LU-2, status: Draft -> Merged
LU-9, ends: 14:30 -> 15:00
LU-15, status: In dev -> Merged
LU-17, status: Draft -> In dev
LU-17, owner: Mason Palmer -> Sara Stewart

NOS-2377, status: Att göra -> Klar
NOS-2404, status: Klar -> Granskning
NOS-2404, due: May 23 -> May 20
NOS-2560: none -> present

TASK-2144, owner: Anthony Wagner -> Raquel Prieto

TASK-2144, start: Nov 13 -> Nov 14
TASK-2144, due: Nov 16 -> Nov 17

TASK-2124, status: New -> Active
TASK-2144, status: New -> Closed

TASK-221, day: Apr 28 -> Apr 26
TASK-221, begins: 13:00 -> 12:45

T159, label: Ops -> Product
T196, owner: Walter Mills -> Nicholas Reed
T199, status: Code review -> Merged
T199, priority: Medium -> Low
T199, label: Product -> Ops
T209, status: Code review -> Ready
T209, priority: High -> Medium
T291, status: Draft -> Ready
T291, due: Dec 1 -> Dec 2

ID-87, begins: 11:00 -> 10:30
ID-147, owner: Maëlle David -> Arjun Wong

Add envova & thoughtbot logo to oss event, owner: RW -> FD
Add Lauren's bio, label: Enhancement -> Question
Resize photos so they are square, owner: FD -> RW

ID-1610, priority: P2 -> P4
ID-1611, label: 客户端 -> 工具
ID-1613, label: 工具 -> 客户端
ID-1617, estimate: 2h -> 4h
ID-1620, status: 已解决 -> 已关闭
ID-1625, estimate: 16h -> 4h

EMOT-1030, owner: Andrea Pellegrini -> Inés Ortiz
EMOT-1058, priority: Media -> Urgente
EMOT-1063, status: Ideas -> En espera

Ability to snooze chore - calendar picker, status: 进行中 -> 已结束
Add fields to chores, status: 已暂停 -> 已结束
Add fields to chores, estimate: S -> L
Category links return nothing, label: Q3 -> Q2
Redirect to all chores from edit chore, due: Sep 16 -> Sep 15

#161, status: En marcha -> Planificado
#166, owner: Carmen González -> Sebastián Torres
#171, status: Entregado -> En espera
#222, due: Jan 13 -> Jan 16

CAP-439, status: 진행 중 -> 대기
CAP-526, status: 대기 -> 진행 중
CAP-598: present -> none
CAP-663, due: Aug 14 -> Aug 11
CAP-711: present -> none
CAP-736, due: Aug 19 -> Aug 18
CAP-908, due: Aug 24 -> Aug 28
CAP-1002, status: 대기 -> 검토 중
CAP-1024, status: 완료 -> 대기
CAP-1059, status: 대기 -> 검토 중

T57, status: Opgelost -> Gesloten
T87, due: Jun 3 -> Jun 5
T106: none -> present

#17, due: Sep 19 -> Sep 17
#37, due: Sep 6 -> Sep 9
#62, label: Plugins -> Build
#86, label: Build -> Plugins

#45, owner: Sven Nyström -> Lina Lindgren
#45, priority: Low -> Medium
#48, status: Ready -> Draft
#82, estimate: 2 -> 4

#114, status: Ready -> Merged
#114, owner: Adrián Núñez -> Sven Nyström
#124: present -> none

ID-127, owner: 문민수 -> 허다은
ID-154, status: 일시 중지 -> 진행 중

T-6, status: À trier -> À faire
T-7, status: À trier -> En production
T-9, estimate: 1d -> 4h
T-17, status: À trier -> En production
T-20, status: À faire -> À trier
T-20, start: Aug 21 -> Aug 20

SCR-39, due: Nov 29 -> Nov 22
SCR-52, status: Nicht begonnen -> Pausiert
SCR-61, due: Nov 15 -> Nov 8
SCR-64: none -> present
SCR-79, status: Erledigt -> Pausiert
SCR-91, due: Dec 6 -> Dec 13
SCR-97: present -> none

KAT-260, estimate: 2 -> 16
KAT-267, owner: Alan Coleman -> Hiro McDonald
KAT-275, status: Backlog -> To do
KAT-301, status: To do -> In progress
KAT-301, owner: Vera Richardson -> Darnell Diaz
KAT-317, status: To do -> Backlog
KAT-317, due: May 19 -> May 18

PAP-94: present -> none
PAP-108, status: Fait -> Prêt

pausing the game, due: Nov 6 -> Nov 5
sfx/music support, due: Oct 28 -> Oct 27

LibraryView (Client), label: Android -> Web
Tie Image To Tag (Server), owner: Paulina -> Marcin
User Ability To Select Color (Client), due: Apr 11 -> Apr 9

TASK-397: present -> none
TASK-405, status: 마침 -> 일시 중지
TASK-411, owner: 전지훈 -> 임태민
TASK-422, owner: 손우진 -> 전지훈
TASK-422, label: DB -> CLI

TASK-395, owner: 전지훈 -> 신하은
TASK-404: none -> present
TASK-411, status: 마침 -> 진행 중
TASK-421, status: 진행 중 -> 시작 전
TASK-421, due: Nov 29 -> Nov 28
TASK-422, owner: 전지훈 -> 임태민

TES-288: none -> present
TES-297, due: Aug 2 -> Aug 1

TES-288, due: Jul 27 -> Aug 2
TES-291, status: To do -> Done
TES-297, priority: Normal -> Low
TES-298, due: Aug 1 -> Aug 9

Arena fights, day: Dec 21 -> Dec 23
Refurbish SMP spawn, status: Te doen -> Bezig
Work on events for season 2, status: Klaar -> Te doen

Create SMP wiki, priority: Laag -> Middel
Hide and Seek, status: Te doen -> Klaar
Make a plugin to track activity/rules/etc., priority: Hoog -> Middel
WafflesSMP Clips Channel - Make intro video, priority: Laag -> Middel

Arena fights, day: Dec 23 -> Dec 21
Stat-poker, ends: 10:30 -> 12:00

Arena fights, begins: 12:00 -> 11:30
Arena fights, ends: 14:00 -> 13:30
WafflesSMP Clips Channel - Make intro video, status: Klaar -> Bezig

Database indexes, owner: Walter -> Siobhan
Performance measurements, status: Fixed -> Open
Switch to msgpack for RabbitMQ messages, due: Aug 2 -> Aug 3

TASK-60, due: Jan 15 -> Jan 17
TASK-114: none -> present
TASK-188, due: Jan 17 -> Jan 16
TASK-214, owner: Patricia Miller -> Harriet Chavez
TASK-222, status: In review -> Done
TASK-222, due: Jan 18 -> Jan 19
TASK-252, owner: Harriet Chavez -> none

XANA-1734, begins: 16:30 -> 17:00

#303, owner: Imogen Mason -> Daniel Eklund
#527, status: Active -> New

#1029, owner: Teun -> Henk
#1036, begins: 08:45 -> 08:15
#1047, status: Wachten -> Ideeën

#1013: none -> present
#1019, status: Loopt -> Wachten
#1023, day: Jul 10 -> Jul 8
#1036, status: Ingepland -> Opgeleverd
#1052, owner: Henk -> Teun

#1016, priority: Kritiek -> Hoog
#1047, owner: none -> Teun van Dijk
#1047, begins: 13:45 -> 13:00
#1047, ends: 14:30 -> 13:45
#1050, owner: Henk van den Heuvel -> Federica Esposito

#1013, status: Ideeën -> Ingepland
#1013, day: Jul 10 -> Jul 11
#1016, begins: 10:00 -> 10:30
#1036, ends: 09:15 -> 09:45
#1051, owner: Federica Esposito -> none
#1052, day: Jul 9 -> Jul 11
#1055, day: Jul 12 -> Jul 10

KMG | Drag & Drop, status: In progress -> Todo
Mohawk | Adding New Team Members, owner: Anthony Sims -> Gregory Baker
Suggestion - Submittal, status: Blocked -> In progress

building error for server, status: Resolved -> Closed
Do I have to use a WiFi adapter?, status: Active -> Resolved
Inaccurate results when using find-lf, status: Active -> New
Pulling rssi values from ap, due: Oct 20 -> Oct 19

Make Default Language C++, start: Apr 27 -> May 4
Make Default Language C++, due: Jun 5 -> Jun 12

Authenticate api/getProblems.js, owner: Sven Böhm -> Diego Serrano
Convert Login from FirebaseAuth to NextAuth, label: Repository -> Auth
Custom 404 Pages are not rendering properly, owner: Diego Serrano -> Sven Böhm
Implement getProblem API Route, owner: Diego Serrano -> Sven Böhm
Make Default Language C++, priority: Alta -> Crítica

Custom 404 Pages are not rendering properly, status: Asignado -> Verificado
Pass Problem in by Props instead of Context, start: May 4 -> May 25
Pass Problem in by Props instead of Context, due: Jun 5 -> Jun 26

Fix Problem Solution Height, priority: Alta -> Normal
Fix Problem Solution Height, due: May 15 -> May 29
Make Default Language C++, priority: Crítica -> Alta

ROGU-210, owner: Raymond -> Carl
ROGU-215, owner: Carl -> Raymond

### What the task requires:
Would you please repeat exactly the lines above, starting at the line with "TASK-222, due: Jan 18 -> Jan 19" and stopping at the line with "Fix Problem Solution Height, priority: Alta", both included?

### Your response:
TASK-222, due: Jan 18 -> Jan 19
TASK-252, owner: Harriet Chavez -> none

XANA-1734, begins: 16:30 -> 17:00

#303, owner: Imogen Mason -> Daniel Eklund
#527, status: Active -> New

#1029, owner: Teun -> Henk
#1036, begins: 08:45 -> 08:15
#1047, status: Wachten -> Ideeën

#1013: none -> present
#1019, status: Loopt -> Wachten
#1023, day: Jul 10 -> Jul 8
#1036, status: Ingepland -> Opgeleverd
#1052, owner: Henk -> Teun

#1016, priority: Kritiek -> Hoog
#1047, owner: none -> Teun van Dijk
#1047, begins: 13:45 -> 13:00
#1047, ends: 14:30 -> 13:45
#1050, owner: Henk van den Heuvel -> Federica Esposito

#1013, status: Ideeën -> Ingepland
#1013, day: Jul 10 -> Jul 11
#1016, begins: 10:00 -> 10:30
#1036, ends: 09:15 -> 09:45
#1051, owner: Federica Esposito -> none
#1052, day: Jul 9 -> Jul 11
#1055, day: Jul 12 -> Jul 10

KMG | Drag & Drop, status: In progress -> Todo
Mohawk | Adding New Team Members, owner: Anthony Sims -> Gregory Baker
Suggestion - Submittal, status: Blocked -> In progress

building error for server, status: Resolved -> Closed
Do I have to use a WiFi adapter?, status: Active -> Resolved
Inaccurate results when using find-lf, status: Active -> New
Pulling rssi values from ap, due: Oct 20 -> Oct 19

Make Default Language C++, start: Apr 27 -> May 4
Make Default Language C++, due: Jun 5 -> Jun 12

Authenticate api/getProblems.js, owner: Sven Böhm -> Diego Serrano
Convert Login from FirebaseAuth to NextAuth, label: Repository -> Auth
Custom 404 Pages are not rendering properly, owner: Diego Serrano -> Sven Böhm
Implement getProblem API Route, owner: Diego Serrano -> Sven Böhm
Make Default Language C++, priority: Alta -> Crítica

Custom 404 Pages are not rendering properly, status: Asignado -> Verificado
Pass Problem in by Props instead of Context, start: May 4 -> May 25
Pass Problem in by Props instead of Context, due: Jun 5 -> Jun 26

Fix Problem Solution Height, priority: Alta -> Normal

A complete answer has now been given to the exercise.